13.108 Des examens environnementaux sont en cours sur certains des programmes. Les examens des programmes établis sous le régime de la Loi sur la protection du revenu agricole : Régime d'assurance-revenu brut, Compte de stabilisation du revenu net et Assurance-récolte, devaient être achevés pour la fin de juillet 1993. Le Ministère a également effectué un examen des options qui s'offrent à lui dans le cadre de la Loi sur le transport du grain de l'Ouest .
13.109 Le Ministère compte effectuer des examens des politiques et des programmes chaque fois que l'un des trois facteurs suivants s'appliquera : la politique ou le programme en cause est modifié, des motifs environnementaux l'y obligent ou la population manifeste des inquiétudes suffisantes à l'égard d'une politique ou d'un programme. En outre, dès qu'il entreprend une évaluation de programme, le Ministère doit tenir compte de ses répercussions sur l'environnement et, s'il le juge important, il doit approfondir la question. Bien que cette façon de procéder, de nature réactive, ait son utilité dans le processus décisionnel, elle peut aussi permettre à des programmes qui ont des répercussions considérables sur la durabilité de l'environnement d'échapper à un examen. Le Ministère ne compte pas appliquer un mécanisme structuré d'analyse des risques potentiels de répercussions de ses programmes sur l'environnement comme fondement pour établir ses priorités en matière d'examen de ses politiques et programmes.
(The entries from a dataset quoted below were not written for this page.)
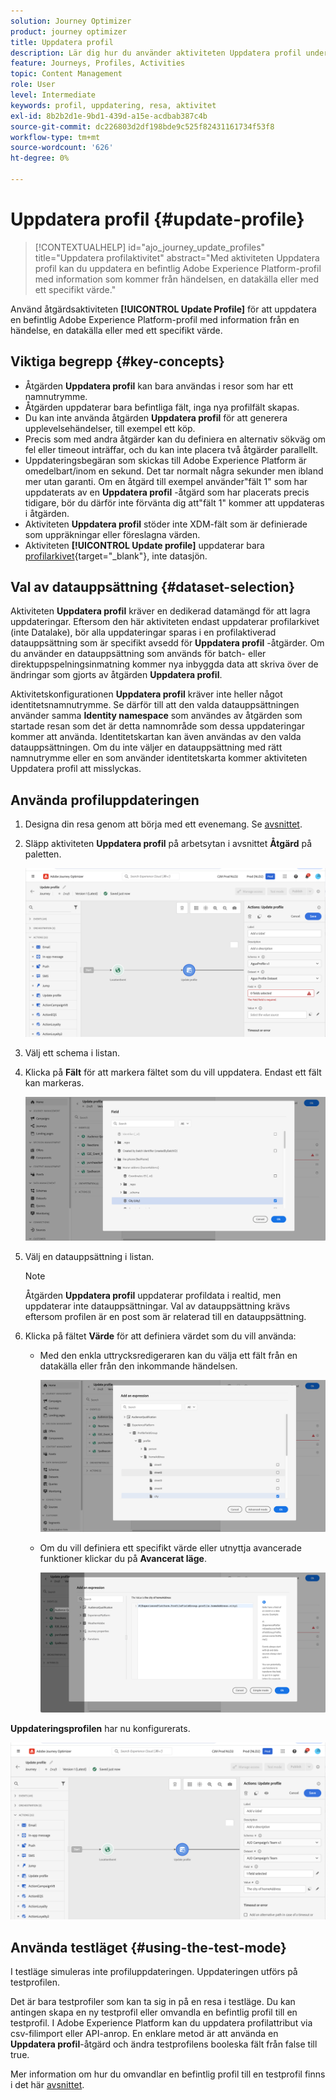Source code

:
 ```yaml
---
solution: Journey Optimizer
product: journey optimizer
title: Uppdatera profil
description: Lär dig hur du använder aktiviteten Uppdatera profil under en resa
feature: Journeys, Profiles, Activities
topic: Content Management
role: User
level: Intermediate
keywords: profil, uppdatering, resa, aktivitet
exl-id: 8b2b2d1e-9bd1-439d-a15e-acdbab387c4b
source-git-commit: dc226803d2df198bde9c525f82431161734f53f8
workflow-type: tm+mt
source-wordcount: '626'
ht-degree: 0%

---
```


# Uppdatera profil {#update-profile}

>[!CONTEXTUALHELP]
>id="ajo_journey_update_profiles"
>title="Uppdatera profilaktivitet"
>abstract="Med aktiviteten Uppdatera profil kan du uppdatera en befintlig Adobe Experience Platform-profil med information som kommer från händelsen, en datakälla eller med ett specifikt värde."

Använd åtgärdsaktiviteten **[!UICONTROL Update Profile]** för att uppdatera en befintlig Adobe Experience Platform-profil med information från en händelse, en datakälla eller med ett specifikt värde.

## Viktiga begrepp {#key-concepts}

* Åtgärden **Uppdatera profil** kan bara användas i resor som har ett namnutrymme.
* Åtgärden uppdaterar bara befintliga fält, inga nya profilfält skapas.
* Du kan inte använda åtgärden **Uppdatera profil** för att generera upplevelsehändelser, till exempel ett köp.
* Precis som med andra åtgärder kan du definiera en alternativ sökväg om fel eller timeout inträffar, och du kan inte placera två åtgärder parallellt.
* Uppdateringsbegäran som skickas till Adobe Experience Platform är omedelbart/inom en sekund. Det tar normalt några sekunder men ibland mer utan garanti. Om en åtgärd till exempel använder&quot;fält 1&quot; som har uppdaterats av en **Uppdatera profil** -åtgärd som har placerats precis tidigare, bör du därför inte förvänta dig att&quot;fält 1&quot; kommer att uppdateras i åtgärden.
* Aktiviteten **Uppdatera profil** stöder inte XDM-fält som är definierade som uppräkningar eller föreslagna värden.
* Aktiviteten **[!UICONTROL Update profile]** uppdaterar bara [profilarkivet](https://experienceleague.adobe.com/docs/experience-platform/profile/home.html#profile-data-store){target="_blank"}, inte datasjön.

## Val av datauppsättning {#dataset-selection}

Aktiviteten **Uppdatera profil** kräver en dedikerad datamängd för att lagra uppdateringar. Eftersom den här aktiviteten endast uppdaterar profilarkivet (inte Datalake), bör alla uppdateringar sparas i en profilaktiverad datauppsättning som är specifikt avsedd för **Uppdatera profil** -åtgärder. Om du använder en datauppsättning som används för batch- eller direktuppspelningsinmatning kommer nya inbyggda data att skriva över de ändringar som gjorts av åtgärden **Uppdatera profil**.

Aktivitetskonfigurationen **Uppdatera profil** kräver inte heller något identitetsnamnutrymme. Se därför till att den valda datauppsättningen använder samma **Identity namespace** som användes av åtgärden som startade resan som det är detta namnområde som dessa uppdateringar kommer att använda. Identitetskartan kan även användas av den valda datauppsättningen. Om du inte väljer en datauppsättning med rätt namnutrymme eller en som använder identitetskarta kommer aktiviteten Uppdatera profil att misslyckas.

## Använda profiluppdateringen

1. Designa din resa genom att börja med ett evenemang. Se [avsnittet](../building-journeys/journey.md).

1. Släpp aktiviteten **Uppdatera profil** på arbetsytan i avsnittet **Åtgärd** på paletten.

   ![](assets/profileupdate0.png)

1. Välj ett schema i listan.

1. Klicka på **Fält** för att markera fältet som du vill uppdatera. Endast ett fält kan markeras.

   ![](assets/profileupdate2.png)

1. Välj en datauppsättning i listan.

   >[!NOTE]
   >
   >Åtgärden **Uppdatera profil** uppdaterar profildata i realtid, men uppdaterar inte datauppsättningar. Val av datauppsättning krävs eftersom profilen är en post som är relaterad till en datauppsättning.

1. Klicka på fältet **Värde** för att definiera värdet som du vill använda:

   * Med den enkla uttrycksredigeraren kan du välja ett fält från en datakälla eller från den inkommande händelsen.

     ![](assets/profileupdate4.png)

   * Om du vill definiera ett specifikt värde eller utnyttja avancerade funktioner klickar du på **Avancerat läge**.

     ![](assets/profileupdate3.png)

**Uppdateringsprofilen** har nu konfigurerats.

![](assets/profileupdate1.png)


## Använda testläget {#using-the-test-mode}

I testläge simuleras inte profiluppdateringen. Uppdateringen utförs på testprofilen.

Det är bara testprofiler som kan ta sig in på en resa i testläge. Du kan antingen skapa en ny testprofil eller omvandla en befintlig profil till en testprofil. I Adobe Experience Platform kan du uppdatera profilattribut via csv-filimport eller API-anrop. En enklare metod är att använda en **Uppdatera profil**-åtgärd och ändra testprofilens booleska fält från false till true.

Mer information om hur du omvandlar en befintlig profil till en testprofil finns i det här [avsnittet](../audience/creating-test-profiles.md#create-test-profiles-csv).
13.110 Le Rapport du Comité fédéral-provincial pour un environnement durable en agriculture proposait des critères préliminaires pour l'évaluation des politiques et des programmes. Le comité ne considérait pas ces critères comme définitifs et recommandait de les parfaire et même de les élargir. Cela n'a pas été fait. Le Ministère compte élaborer une méthodologie et des critères pour effectuer des examens environnementaux sur ses politiques et ses programmes.
Corrélation des critères d'admissibilité
13.111 Dans Partenaires dans la croissance , le Ministère affirme que toutes les politiques et les programmes gouvernementaux doivent tenir compte de la protection de l'environnement dans leur conception et leur application. «Il pourra être nécessaire d'inciter les intervenants au respect des exigences environnementales.» Le Comité fédéral-provincial pour un environnement durable en agriculture recommandait que l'on examine immédiatement si la corrélation de critères appropriés d'admissibilité est faisable et acceptable, par exemple si ces critères visent à relier ou à harmoniser au moins deux politiques ou programmes.13.112 Des activités ont eu lieu dans ce secteur et sont l'objet d'un document de travail ministériel qui devrait être publié en 1993-1994. Ce travail met l'accent sur la corrélation des critères d'admissibilité en tant qu'instrument, parmi d'autres, qui servent à promouvoir les mesures respectueuses de l'environnement ou à en accélérer l'adoption. Un exemple typique serait que, pour être admissibles à une aide gouvernementale, les agriculteurs devraient avoir des plans agréés qui démontrent qu'ils recourent à des pratiques orientées vers l'environnement durable.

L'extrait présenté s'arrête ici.